Flambée des prix de l'énergie : la zone euro attend une récession et des "mois difficiles" cet hiver

S.M avec AFP
Publié le 11 novembre 2022 à 16h16

Source : JT 20h WE

L'Europe va entrer en récession à la fin de l'année, et va subir une inflation plus forte que prévu, prévient Bruxelles.
En cause : la flambée des prix de l'énergie liée à la guerre en Ukraine.
L'Union européenne est en effet particulièrement touchée par le "choc de la guerre".

Bruxelles a encore assombri ses prévisions. L'Europe va entrer en récession à la fin de l'année, et va subir une inflation plus forte que prévu, a prévenu l'Union européenne ce vendredi 11 novembre. En cause : la flambée des prix de l'énergie liée à la guerre en Ukraine. "Nous avons des mois difficiles devant nous", a prévenu le commissaire européen à l'Économie, Paolo Gentiloni, en conférence de presse. 

Il a prédit une contraction de l'activité sur le dernier trimestre de cette année et le premier de 2023, et donc une "récession" à la fois pour l'UE, la zone euro et "la plupart des États membres". En conséquence, la progression du PIB l'an prochain a été fortement revue à la baisse, à seulement 0,3% pour les pays partageant la monnaie unique, contre 1,4% attendu jusqu'ici, même si un retour de la croissance est attendu au printemps.

"Choc de la guerre"

L'Europe est particulièrement touchée par les répercussions de l'invasion russe en l'Ukraine. Elle "fait partie des économies avancées les plus touchées, en raison de sa proximité géographique (...) et de sa forte dépendance aux importations de gaz en provenance de Russie", a souligné la Commission dans un communiqué. Si la reprise enregistrée depuis l'an passé, après la récession historique de 2020, a résisté jusqu'à cet été - la prévision de croissance pour 2022 s'élevant à 3,2% - "le choc de la guerre est en train de prendre le dessus", a constaté Paolo Gentiloni. 

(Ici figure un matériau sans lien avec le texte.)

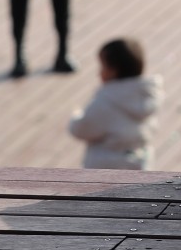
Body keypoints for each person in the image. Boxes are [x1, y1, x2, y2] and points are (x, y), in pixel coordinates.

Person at [69, 38, 163, 170]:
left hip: (105, 167)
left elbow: (80, 130)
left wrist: (76, 116)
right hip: (139, 162)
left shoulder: (105, 101)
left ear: (113, 71)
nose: (98, 72)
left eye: (102, 66)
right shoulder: (146, 94)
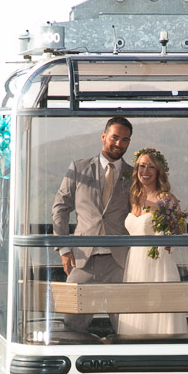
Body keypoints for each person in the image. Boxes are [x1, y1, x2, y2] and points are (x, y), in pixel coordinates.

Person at [52, 117, 134, 334]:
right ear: (103, 136)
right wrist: (64, 249)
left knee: (127, 327)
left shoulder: (133, 175)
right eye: (114, 137)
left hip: (120, 262)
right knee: (72, 323)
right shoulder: (78, 168)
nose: (119, 144)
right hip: (82, 260)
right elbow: (60, 208)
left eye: (125, 140)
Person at [117, 148, 188, 336]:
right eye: (142, 166)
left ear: (159, 171)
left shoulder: (166, 199)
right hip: (135, 264)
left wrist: (168, 236)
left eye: (151, 167)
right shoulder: (134, 197)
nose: (145, 171)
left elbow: (179, 230)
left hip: (157, 265)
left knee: (160, 314)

L'inflation continue en effet de dépasser les prévisions : Bruxelles a revu l'indice à la hausse pour 2023, à 6,1%, contre 4% anticipé jusqu'alors ; et table désormais sur une inflation sur l'année 2022 à 8,5% contre 7,6% précédemment, l'indice de la hausse des prix devant atteindre un point haut fin 2022. En conséquence, une "forte érosion du pouvoir d'achat", faisant "chuter la confiance des consommateurs, comme celle des entreprises", a souligné le commissaire européen. 

En outre, les stocks de gaz apparaissent suffisants pour l'instant, mais l'arrêt quasi total des livraisons russes et la difficulté à compenser ce manque par des importations d'autres pays rendra la reconstitution des stocks plus difficiles pour l'hiver 2023/2024, a-t-il estimé. Si l'Europe échoue à se préparer correctement, les dégâts économiques pourraient être bien plus importants que prévu, a-t-il admis. Dans un scénario pessimiste, le PIB pourrait ainsi chuter de 0,9% en 2023 et l'inflation s'avérer bien plus persistante.  "L'incertitude reste exceptionnellement élevée" en raison de la guerre et pourrait conduire à des chiffres encore moins bons, a mis en garde Paolo Gentiloni. Reconnaissant qu'il existe un "risque de désindustrialisation" avec la hausse des coûts de l'énergie, il appelle les 27 à rester solidaires.